## [Given request]
In the thread on cylinder heads below, repeat word for word the passage that opens with the words containing "With a free" and closes with "a good price.".

## [Text block]
------------------------
What heads should I buy or should I just pull it and put a 5.3LS? I can use it in my other blazer
 
short answer idk, and depends. You need as much info about your short block as possible, weight of truck, gears, trans, and desired purpose to select a set of heads to compliment and perform. @folkenheath would be an excellent source for information and maybe even the heads.
 
short answer idk, and depends. You need as much info about your short block as possible, weight of truck, gears, trans, and desired purpose to select a set of heads to compliment and perform. @folkenheath would be an excellent source for information and maybe even the heads.
Sounds great, I agree!

I am a big fan of Brodix IK180s with the 65cc chambers
 
With a free 5.3 and some aftermarket motor mounts already sitting in your shop, this is still very optimistic.

it’s not free I have to buy it for 800 bucks and then I have to buy new motor mounts fuel system, flywheel, etc. to make it work
 
It depends on what you want, if you are going to do the LS swap I would recommend finding a 6.0 if you can, same work and more potential torque and HP, but if you are good with the 5.3 then go for it.

You are correct on the swap, costs can add up quick, they can add up quick on the SBC rebuild too. I do agree, the Brodix IK180, IK stands for Iron Killer, is a very good option, they are selling a relatively inexpensive quality aluminum head for a good price.
------------------------
[Some listings]
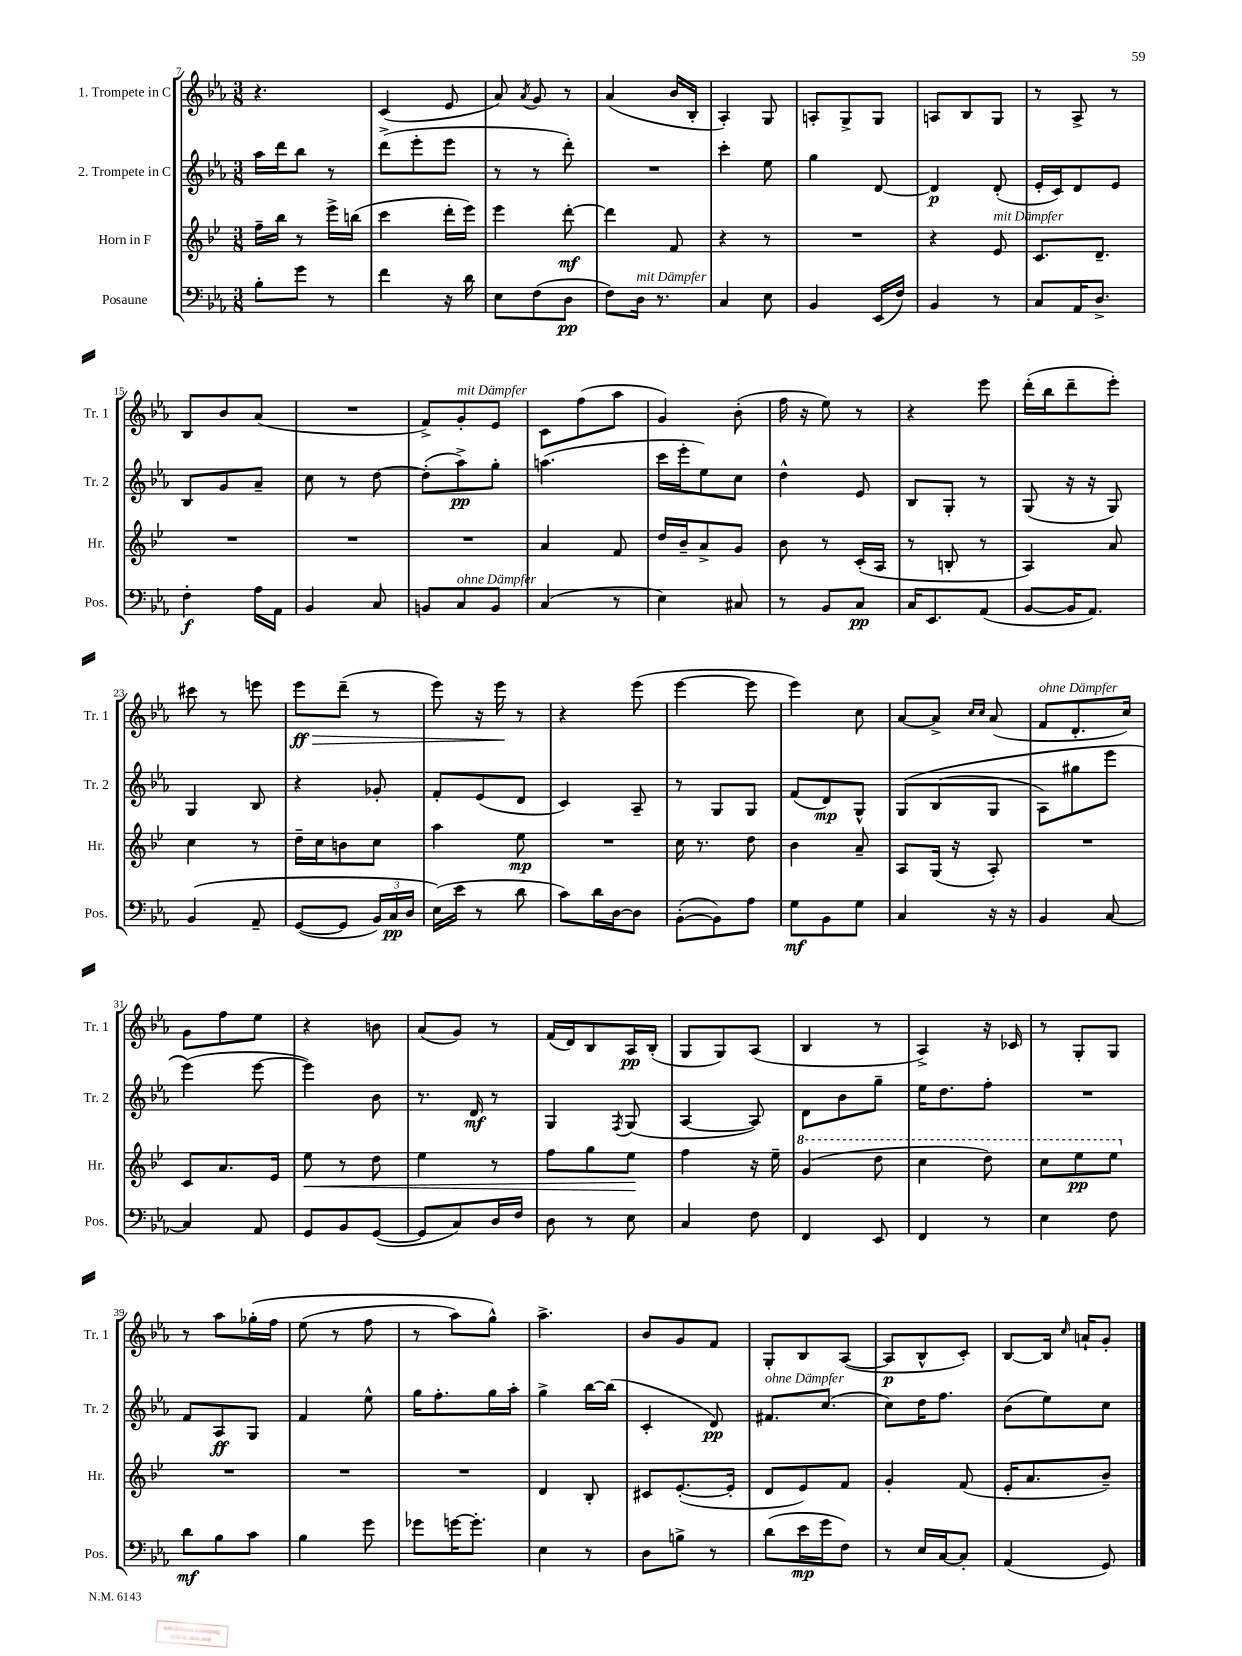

**kern	**kern	**kern	**kern
*staff4	*staff3	*staff2	*staff1
*clefF4	*clefG2	*clefG2	*clefG2
*k[b-e-a-]	*k[b-e-]	*k[b-e-a-]	*k[b-e-a-]
*M3/8	*M3/8	*M3/8	*M3/8
8B-'	16ff~	16aa-	4.r
.	16bb-	16ddd	.
8g	8r	8bb-	.
8r	16eee-^	8r	.
.	(16bb	.	.
=	=	=	=
4f	4ccc	(8ddd^	(4c
.	.	8eee-'	.
16r	16ddd'	8eee-	8e-
16d	16eee-)	.	.
=	=	=	=
8E-	4eee-	8r	8a-)
.	.	.	8qa-
(8F	.	8r	8g
8D	[8ddd'	8ddd')	8r
=	=	=	=
8F)	4ddd]	4.r	(4a-
16D	.	.	.
8.r	.	.	.
.	8f	.	16b-
.	.	.	16B-'
=	=	=	=
4C	4r	4ccc'	4A-')
8E-	8r	8ee-	8G
=	=	=	=
4BB-	4.r	4gg	8A'
.	.	.	8G^
(16EE-	.	[8d	8G
16F)	.	.	.
=	=	=	=
4BB-	4r	4d]	8A
.	.	.	8B-
8r	8e-	(8d'	8G
=	=	=	=
8C	8.c	16e-'	8r
.	.	16c)	.
16AA-	.	8d	8A-^
8.D^	8.d~	.	.
.	.	8e-	8r
=	=	=	=
4F'	4.r	8B-	8B-
.	.	8g	8b-
16A-	.	8a-~	(8a-
16AA-	.	.	.
=	=	=	=
4BB-	4.r	8cc	4.r
.	.	8r	.
8C	.	[8dd	.
=	=	=	=
8BB	4.r	(8dd']	8f^)
8C	.	8aa-^)	8g'
8BB	.	8gg'	8e-
=	=	=	=
(4C	4a	(4.aa	8c
.	.	.	(8ff
8r	8f	.	8aa-
=	=	=	=
4E-)	16dd	16ccc	4g)
.	16b-~	16eee-'	.
.	8a^	8ee-)	.
8C#	8g	8cc	(8b-'
=	=	=	=
8r	8b-	4dd^^	16ff
.	.	.	16r
8BB-	8r	.	8ee-)
8C	(16c'	8e-	8r
.	16A	.	.
=	=	=	=
16C	8r	8B-	4r
8.EE-	.	.	.
.	8B'	8G'	.
(8AA-	8r	8r	8eee-
=	=	=	=
[8BB-	4A)	(8G	(16ddd'
.	.	.	16bb-
16BB-]	.	16r	8ddd~
8.AA-)	.	16r	.
.	8a	8G)	8eee-')
=	=	=	=
&(4BB-	4cc	4G	8ccc#
.	.	.	8r
8AA-~	8r	8B-	8eee
=	=	=	=
([8GG	16dd~	4r	8eee-
.	16cc	.	.
8GG]	8b	.	(8ddd~
24BB-)	8cc	8g-'	8r
24C	.	.	.
24D	.	.	.
=	=	=	=
(16E-&)	4aa	8f'	8eee-)
16e-	.	.	.
8r	.	(8e-	16r
.	.	.	16eee-
8d	8ee-	8d	8r
=	=	=	=
8c)	4.r	4c)	4r
16d	.	.	.
[16D	.	.	.
8D]	.	8A-~	(8eee-
=	=	=	=
([8BB-'	16cc	8r	[4eee-
.	8.r	.	.
8BB-])	.	8G	.
8A-	8dd	8G	8eee-]
=	=	=	=
8G	4b-	(8f	4eee-)
8BB-	.	8d)	.
8G	8a~	8G^^	8cc
=	=	=	=
4C	8A	&(8G	[8a-
.	(16G	(8B-	8a-^]
.	16r	.	.
.	.	.	16qqcc
.	.	.	16qqcc
16r	8A')	8G	(8a-
16r	.	.	.
=	=	=	=
4BB-	4.r	8A-)	8f
.	.	8gg#	8.d'
[8C	.	8eee-	.
.	.	.	16cc)
=	=	=	=
4C]	8c	(4eee-&)	8g
.	8.a	.	8ff
8AA-	.	[8eee-	8ee-
.	16e-	.	.
=	=	=	=
8GG	8ee-	4eee-])	4r
8BB-	8r	.	.
([8GG	8dd	8b-	8b
=	=	=	=
8GG]	4ee-	8.r	(8a-
8C)	.	.	8g)
.	.	16d	.
16D	8r	8r	8r
16F	.	.	.
=	=	=	=
8D	8ff	4G	(16f
.	.	.	16d)
8r	8gg	.	8B-
.	.	8qF	.
8E-	8ee-	(8G	16A-
.	.	.	(16B-'
=	=	=	=
4C	4ff	[4A-	8G
.	.	.	8G)
8F	16r	8A-])	(8A-
.	16ee-~	.	.
=	=	=	=
4FF	(4gg	8d	4B-
.	.	8b-	.
8EE-	8ddd	8gg~	8r
=	=	=	=
4FF	4ccc	16ee-	4A-^)
.	.	8.dd	.
8r	8ddd)	8ff'	16r
.	.	.	16c-
=	=	=	=
4E-	8ccc	4.r	8r
.	8eee-	.	8G'
8F	8eee-	.	8G
=	=	=	=
8d	4.r	8f	8r
8B-	.	8A-	8aa-
8c	.	8G	&(16gg-'
.	.	.	16ff
=	=	=	=
4B-	4.r	4f	(8ee-
.	.	.	8r
8g	.	8ee-^^	8ff
=	=	=	=
8g-	4.r	16gg	8r
.	.	8.ff'	.
[16g	.	.	8aa-)
8.g']	.	.	.
.	.	16gg	8gg^^&)
.	.	16aa-'	.
=	=	=	=
4E-	4d	4gg^	4.aa-^
8r	8B-'	[16bb-	.
.	.	(16bb-]	.
=	=	=	=
8D	8c#	4c'	8b-
8B^	([8.e-'	.	8g
8r	.	8d)	8f
.	16e-']	.	.
=	=	=	=
(8d	8d	8.f#	8G'
16e-	8e-)	.	8B-
16g	.	(8.cc	.
8F)	8f	.	([8A-
=	=	=	=
8r	4g'	8cc)	8A-]
16E-	.	16dd	8B-^^
[16C	.	8.ff	.
8C']	(8f	.	8c')
=	=	=	=
(4AA-	16e-'	(8b-	[8B-
.	8.a	.	.
.	.	8ee-)	16B-]
.	.	.	16qqcc
.	.	.	16a`
8GG)	8b-~)	8cc	8g'
==	==	==	==
*-	*-	*-	*-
------------------------
## [Expected answer]
With a free 5.3 and some aftermarket motor mounts already sitting in your shop, this is still very optimistic.

it’s not free I have to buy it for 800 bucks and then I have to buy new motor mounts fuel system, flywheel, etc. to make it work
 
It depends on what you want, if you are going to do the LS swap I would recommend finding a 6.0 if you can, same work and more potential torque and HP, but if you are good with the 5.3 then go for it.

You are correct on the swap, costs can add up quick, they can add up quick on the SBC rebuild too. I do agree, the Brodix IK180, IK stands for Iron Killer, is a very good option, they are selling a relatively inexpensive quality aluminum head for a good price.